*** EXTRACT Section Begins ***

Okay, maybe I shouldn’t have led with this as some of you may have said “nope” and peaced out already but hear me out for a minute. I’m not saying put yourself through the immediate torture of doing a high impact cardio workout for 30 minutes when maybe you haven’t been taking the best care of yourself for a while. I’m just talking about a small type of putting one foot in front of the other gradually to get to a point where you feel like you are participating in life, because, honestly, right now, I understand that you don’t want to. The bed or couch is a much more comfortable place to be. Just a small “maybe I’ll walk around the block today” can lead to an “I’m going to walk 3 miles today” way down the line. You just need to start small and build from there but do something. In this situation, the phrase “this is a marathon, not a sprint” is the perfect analogy.

You may be saying, “why is this so important?” Ding, ding, ding! Ring the bell! Here is your science moment! You know the somewhat boring to most but so important moment. We’ve for sure all heard about the “Runner’s High.” Exercise stimulates the body to produce endorphins. You feel better after a workout, and more prepared to deal with trials. Physical activity increases the volume of specific brain regions because of the increased blood flow that comes with movement that supports neuronal health. Of most importance here is your hippocampus, which controls emotional regulation. The reduction of nerve cell formation in the hippocampus is with mental health conditions, so if you don’t want to do it for your body, do it for your brain! It will most certainly thank you.

*** EXTRACT Section Ends ***
*** GIVEN ENTRIES Section Begins ***

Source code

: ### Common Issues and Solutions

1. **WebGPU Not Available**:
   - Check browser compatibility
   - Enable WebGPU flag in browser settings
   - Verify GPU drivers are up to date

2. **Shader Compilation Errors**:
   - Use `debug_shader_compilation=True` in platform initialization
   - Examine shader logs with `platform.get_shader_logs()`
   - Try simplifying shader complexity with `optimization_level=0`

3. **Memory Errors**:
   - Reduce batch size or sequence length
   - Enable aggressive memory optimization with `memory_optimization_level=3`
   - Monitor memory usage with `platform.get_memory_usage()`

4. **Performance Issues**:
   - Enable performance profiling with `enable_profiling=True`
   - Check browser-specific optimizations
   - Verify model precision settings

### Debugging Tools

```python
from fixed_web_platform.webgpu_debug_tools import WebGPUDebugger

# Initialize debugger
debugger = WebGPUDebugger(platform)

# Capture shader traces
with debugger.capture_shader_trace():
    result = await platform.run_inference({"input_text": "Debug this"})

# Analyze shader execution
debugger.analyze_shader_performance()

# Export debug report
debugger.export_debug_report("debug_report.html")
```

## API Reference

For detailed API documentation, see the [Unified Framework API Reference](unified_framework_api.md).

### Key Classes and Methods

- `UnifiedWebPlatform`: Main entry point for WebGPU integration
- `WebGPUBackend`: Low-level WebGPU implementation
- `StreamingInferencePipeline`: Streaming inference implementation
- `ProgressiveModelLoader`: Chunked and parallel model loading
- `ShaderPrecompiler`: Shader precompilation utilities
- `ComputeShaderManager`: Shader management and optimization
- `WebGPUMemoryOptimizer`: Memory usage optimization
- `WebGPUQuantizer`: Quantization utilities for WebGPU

*** GIVEN ENTRIES Section Ends ***

(REQUIRED ACTION)
In the text on exercise and the brain, which brain region is said to control emotional regulation? The entries play no part in this exercise.

(RESULT OF THE EXERCISE)
The hippocampus.